David Levinthal studied for an MFA in photography at Yale University and later for a postgraduate degree at the Massachusetts Institute of Technology (MIT). Public collections featuring his works include the Metropolitan Museum of Art, the Brooklyn Museum of Art, the Whitney Museum of American Art, and MoMA in New York; the Art Institute of Chicago; LACMA in Los Angeles; the Museum of Fine Arts in Houston; the Centre Georges Pompidou in Paris and the Eurostar Collection in Graz.
Star Wars
6 June - 12 Septembr 2012
The Galería Javier López is proud to present an exhibit of new work by the American photographer David Levinthal (b. San Francisco, 1949), his second solo show in Madrid. In 2008, we showed a selection from some of his best-known series—Space (1988, 2007), Wild West (1987–1989), and Desire (1990–1991)—and this current exhibition features his most recent work, which is drawn from the universe of the science-fiction film epic Star Wars.
Levinthal is a studio photographer, who creates special scenes peopled by dolls and toys to reflect an archetypal American iconography. His imagery is based in pop culture: comics, television series, advertising, pin-up magazines. The figures in his compositions seem at first to hark back to childhood, but a second look shows them participating in an adult world dominated by technology and violence. He says himself "that toys are not benign objects, but metaphors for culture itself", which make us question the very nature of reality.
In this series, the characters and spacecraft are recognizable as Lego’s tiny plastic versions of the action heroes from George Lucas’s films, films that have become modern myth since Star Wars first entered the collective consciousness in 1977. The contrast between the figures and the monochrome backgrounds helps to banish any sense of scale, and the strong lighting makes the intergalactic machines and the weapons carried by the dramatis personae more menacing. His use of shallow depth of field and softer focus around an enlarged close-up shot to animate the objects in the foreground is characteristic: “I began to realize that by carefully selecting the depth of field and making it narrow, I could create a sense of movement and reality that was in fact not there”. Yet the Lego aesthetic is still definitely present, so that the audience is conscious of the representations’ multi-level artificiality.
Instead of the polaroids that won him international renown, the technique Levinthal uses for these photographs is that of pigment print on photographic paper. Since 2007, he has been using a Hasselbad H1 that allows him to view the images while he is working on them, tweaking them immediately, and then later processing the digital images and making proofs in the studio. This gives a form of total on-site control that, in certain respects, ends up creating a process quite close to the Polaroid method.

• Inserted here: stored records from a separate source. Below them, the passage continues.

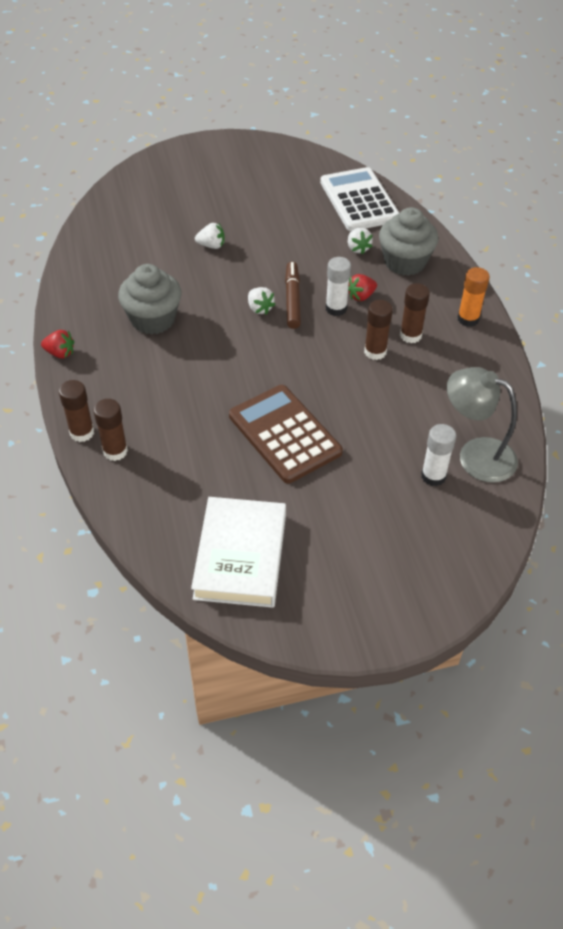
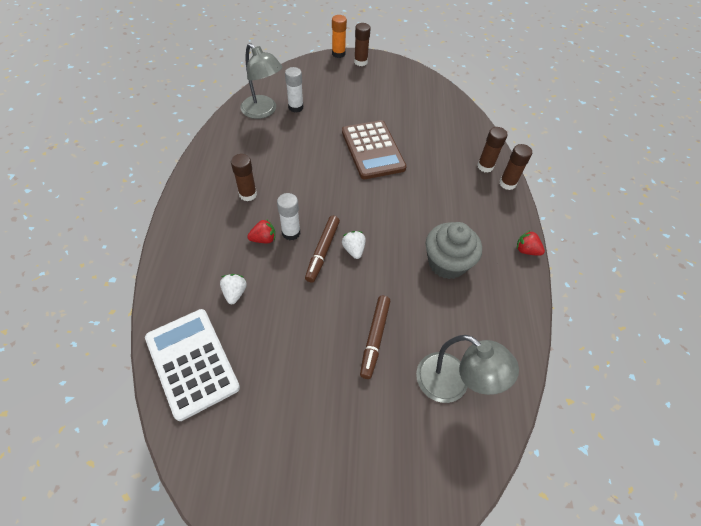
camera: 165 degrees left, 5 degrees up
(134, 231) = (452, 384): none -> grey lamp
(211, 245) = (374, 338): white strawberry -> brown marker
(240, 556) = (420, 98): white book -> none
(359, 200) = (192, 362): white calculator -> white calculator turned 150 degrees clockwise
(375, 352) = (282, 188): brown glue stick -> brown glue stick (360, 62)
(405, 262) = (203, 264): grey cupcake -> none
(468, 319) = (195, 196): orange glue stick -> orange glue stick (338, 54)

David Levinthal studied for an MFA in photography at Yale University and later for a postgraduate degree at the Massachusetts Institute of Technology (MIT). Public collections featuring his works include the Metropolitan Museum of Art, the Brooklyn Museum of Art, the Whitney Museum of American Art, and MoMA in New York; the Art Institute of Chicago; LACMA in Los Angeles; the Museum of Fine Arts in Houston; the Centre Georges Pompidou in Paris and the Eurostar Collection in Graz.